An interesting (if very special purpose) boat with the ability to drive itself in and out of the water:

http://www.popularmechanics.com/outdoors/recreation/boating/sealegs-amphibious-vehicle-test-drive?click=pm_news



> *Sealegs Amphibious Vehicle Test Drive*
> 
> A new amphibious craft provides uncommon versatility without compromising on-water performance. We took it for a spin—here's how it fared on land and in the water.
> BY MARK ANDERS
> ...


----------



## richp (17 Aug 2010)

That was very intresting, thank you for posting this. It has a clear advantage over the only amphibious vehicle i have seen, a Argo but this seems like it would have quite a bit more speed than an Argo.


----------



## McG (30 Mar 2011)

The Army Dive Centre has one of these trailer & LST in one: http://www.admiraldrive.com/FT2069.html


----------



## FSTO (30 Mar 2011)

MCG said:
			
		

> The Army Dive Centre has one of these trailer & LST in one: http://www.admiraldrive.com/FT2069.html



CFFSE Sea Div looked into getting one a few years ago, (mainly to resupply Betinick Island) but we couldn't get the funding.
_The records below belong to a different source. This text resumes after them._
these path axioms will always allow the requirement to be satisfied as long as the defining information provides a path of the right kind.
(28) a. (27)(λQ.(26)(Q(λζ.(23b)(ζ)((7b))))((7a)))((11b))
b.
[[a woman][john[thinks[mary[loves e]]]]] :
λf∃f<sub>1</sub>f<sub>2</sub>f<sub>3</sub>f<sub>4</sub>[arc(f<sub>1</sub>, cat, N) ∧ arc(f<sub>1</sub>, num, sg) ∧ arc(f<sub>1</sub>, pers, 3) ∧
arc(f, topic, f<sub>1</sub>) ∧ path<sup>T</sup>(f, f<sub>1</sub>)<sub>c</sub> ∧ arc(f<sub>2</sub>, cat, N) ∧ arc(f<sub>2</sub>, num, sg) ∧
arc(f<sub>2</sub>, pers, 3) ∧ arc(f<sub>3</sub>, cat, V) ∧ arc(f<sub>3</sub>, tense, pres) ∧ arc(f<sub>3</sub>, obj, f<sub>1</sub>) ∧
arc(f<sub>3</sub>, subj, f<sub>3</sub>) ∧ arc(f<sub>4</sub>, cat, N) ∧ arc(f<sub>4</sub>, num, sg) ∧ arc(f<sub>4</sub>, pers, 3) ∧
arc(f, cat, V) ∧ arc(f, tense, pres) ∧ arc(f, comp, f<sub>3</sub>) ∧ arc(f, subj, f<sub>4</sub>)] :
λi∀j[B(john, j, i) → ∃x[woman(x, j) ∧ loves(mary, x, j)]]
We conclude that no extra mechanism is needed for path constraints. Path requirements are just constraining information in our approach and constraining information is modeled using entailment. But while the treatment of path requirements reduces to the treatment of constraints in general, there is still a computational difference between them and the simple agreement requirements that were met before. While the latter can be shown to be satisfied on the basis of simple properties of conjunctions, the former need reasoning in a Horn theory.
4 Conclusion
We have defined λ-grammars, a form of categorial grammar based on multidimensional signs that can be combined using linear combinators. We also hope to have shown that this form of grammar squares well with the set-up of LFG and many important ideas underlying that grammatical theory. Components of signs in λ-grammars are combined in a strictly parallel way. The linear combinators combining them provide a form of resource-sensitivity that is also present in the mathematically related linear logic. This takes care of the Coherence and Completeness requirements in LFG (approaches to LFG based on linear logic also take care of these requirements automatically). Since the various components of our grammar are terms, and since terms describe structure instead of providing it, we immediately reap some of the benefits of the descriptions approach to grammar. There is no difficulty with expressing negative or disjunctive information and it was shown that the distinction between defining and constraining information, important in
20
I wonder though how the salt water would effect the workings of the winch that raises and lowers the wheels.


----------



## a_majoor (30 Jul 2011)

Not exactly an amphibious boat, but a bit of "retro future" fun discovered while looking for information on some Scaled Composites aircraft:

http://stargazer2006.online.fr/menu.htm



> PARLC (Power-Augmented Ram Landing Craft)
> 
> Type: experimental high-speed ship to shore vehicle
> 
> ...



A different take on a "jet boat"!


----------